8. The process of any one of claims 1 to 7, wherein the SE-SF operating temperature range is between about 80°C and about 150°.
9. The process of any one of claims 1 to 8, wherein the SE-SF reservoir operating pressure is between about 1 MPa and about 6 MPa.
10. The process of any one of claims 1 to 8, wherein the SE-SF reservoir operating pressure is between about 2 MPa and about 4 MPa.
11. The process of any one of claims 1 to 10, wherein the solvent-steam mixture has a ratio of solvent:steam between about 20 and about 50 v/v%.
12. The process of any one of claims 1 to 10, wherein the solvent-steam mixture has a ratio of solvent:steam of between about 20 and about 30 v/v%.
13. The process of any one of claims 1 to 12, wherein solvent:steam ratio of the solvent-steam mixture varies over time.

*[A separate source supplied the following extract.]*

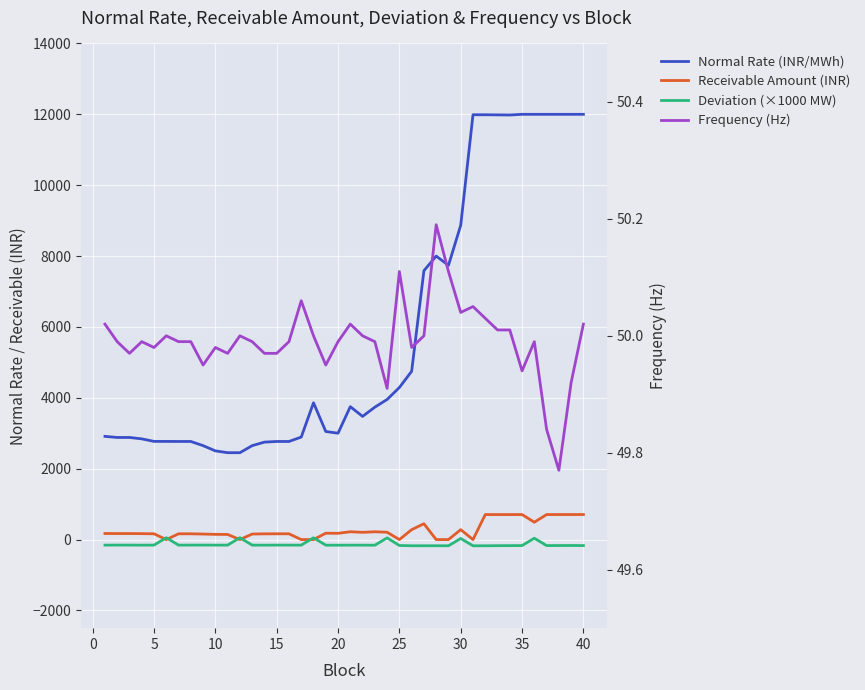

What is the highest value of the Frequency (Hz) series?

50.2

14. The process of any one of claims 1 to 13 wherein the solvent vaporizes in the range of about 80°C to about 150°C, at the SE-SF reservoir operating pressure.
15. The process of any one of claims 1 to 14, wherein the solvent is selected from the group consisting of: propane and butane, and mixtures thereof.
16. The process of any one of claims 1 to 14, wherein the solvent is propane or butane.
17. The process of any one of claims 1 to 16, wherein the wells are selected from the group consisting of: vertical, slant and horizontal wells.
18. The process of any one of claims 1 to 17, wherein the viscosity of the heavy oil is below about 1000 cP at the SE-SF operating temperature range.